Clinton Office Hostage-Taker Found After Escape

Concord — A man who took hostages at a Hillary Rodham Clinton presidential campaign office in 2007 has been caught less than 24 hours after walking away from a minimum-security correctional facility, authorities said yesterday.

Leeland Eisenberg was arrested on an escape charge without incident about 8:30 a.m. yesterday in Manchester.

He was found in the lobby of a community center.

Eisenberg, 52, was expected to be arraigned in court later yesterday and brought back to the state prison in Concord.

The escape charge is a felony punishable by 3 ½ to 7 years in prison, Department of Corrections spokesman Jeff Lyons said.

Eisenberg was missing from his room during a head count Sunday afternoon at the Calumet Transitional Housing Unit in Manchester.

He was sentenced in 2010 to 3 ½ to 7 years for probation violations. He would have been eligible for parole in August.

“We get about six or seven minimum security walkaways a year from our halfway houses,” Lyons said.

Eisenberg spent about two years behind bars for the November 2007 siege at Clinton’s Rochester campaign office in which he claimed to have a bomb.

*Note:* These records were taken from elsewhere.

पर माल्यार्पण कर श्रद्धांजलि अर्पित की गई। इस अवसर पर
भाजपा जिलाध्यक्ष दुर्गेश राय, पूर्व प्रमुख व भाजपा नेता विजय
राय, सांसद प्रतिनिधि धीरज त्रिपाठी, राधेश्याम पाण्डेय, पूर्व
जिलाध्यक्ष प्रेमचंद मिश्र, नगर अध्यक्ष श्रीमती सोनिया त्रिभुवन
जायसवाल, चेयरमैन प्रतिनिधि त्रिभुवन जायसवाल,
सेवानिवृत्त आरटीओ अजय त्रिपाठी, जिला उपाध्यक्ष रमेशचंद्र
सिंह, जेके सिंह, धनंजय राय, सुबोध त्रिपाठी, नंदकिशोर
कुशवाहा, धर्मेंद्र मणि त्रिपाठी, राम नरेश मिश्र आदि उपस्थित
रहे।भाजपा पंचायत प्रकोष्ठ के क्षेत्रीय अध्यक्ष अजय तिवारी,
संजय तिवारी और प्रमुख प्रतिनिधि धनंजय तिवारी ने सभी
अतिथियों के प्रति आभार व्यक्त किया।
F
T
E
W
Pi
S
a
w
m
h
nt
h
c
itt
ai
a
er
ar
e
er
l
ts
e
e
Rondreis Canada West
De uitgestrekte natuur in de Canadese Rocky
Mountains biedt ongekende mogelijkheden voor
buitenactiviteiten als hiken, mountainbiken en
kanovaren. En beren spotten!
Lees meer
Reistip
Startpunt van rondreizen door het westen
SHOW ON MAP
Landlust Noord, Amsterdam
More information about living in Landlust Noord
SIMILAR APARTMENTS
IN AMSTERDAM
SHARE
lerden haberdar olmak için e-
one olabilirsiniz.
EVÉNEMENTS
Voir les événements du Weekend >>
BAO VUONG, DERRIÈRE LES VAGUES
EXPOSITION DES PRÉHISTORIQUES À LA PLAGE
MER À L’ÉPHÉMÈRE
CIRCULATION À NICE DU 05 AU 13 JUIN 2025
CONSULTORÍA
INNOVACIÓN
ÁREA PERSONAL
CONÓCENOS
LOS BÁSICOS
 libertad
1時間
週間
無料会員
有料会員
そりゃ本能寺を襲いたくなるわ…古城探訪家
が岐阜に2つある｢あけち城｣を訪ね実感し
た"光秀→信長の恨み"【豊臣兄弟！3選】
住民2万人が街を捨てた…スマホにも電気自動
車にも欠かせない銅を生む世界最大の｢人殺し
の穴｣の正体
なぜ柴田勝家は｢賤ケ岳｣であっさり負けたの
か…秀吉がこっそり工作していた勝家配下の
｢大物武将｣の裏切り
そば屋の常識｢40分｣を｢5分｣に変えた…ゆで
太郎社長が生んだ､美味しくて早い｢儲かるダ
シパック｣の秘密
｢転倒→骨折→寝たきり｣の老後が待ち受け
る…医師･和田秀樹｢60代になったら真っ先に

No one was hurt in a five-hour standoff and the bomb turned out to be road flares.

At his arraignment in that case, public defender Randy Hawkes portrayed Eisenberg as a man at the end of his rope emotionally after being repeatedly turned down when he sought psychiatric help.

Eisenberg “heard voices and saw a movie in his head telling him he had to sacrifice himself” to shine light on the flaws in the health care system, Hawkes said.

Eisenberg was released on probation in November 2009. His first violation occurred soon after his release, when he failed to charge his monitoring bracelet. He was incarcerated in January 2010 after failing to take mandatory alcohol breath tests.

In February 2010, he cut off his electronic monitoring bracelet and fled, a day after being given a last chance at freedom by a judge who released him despite multiple probation violations. He was found in his Dover apartment the next day.

Eisenberg’s long criminal record also includes two rape convictions.

He was sentenced to 10 years for rape in Worcester, Mass., in 1985 but escaped the next year and committed another rape, prosecutors said. He was sentenced to 11 to 20 years for that. He was released from prison in March 2005.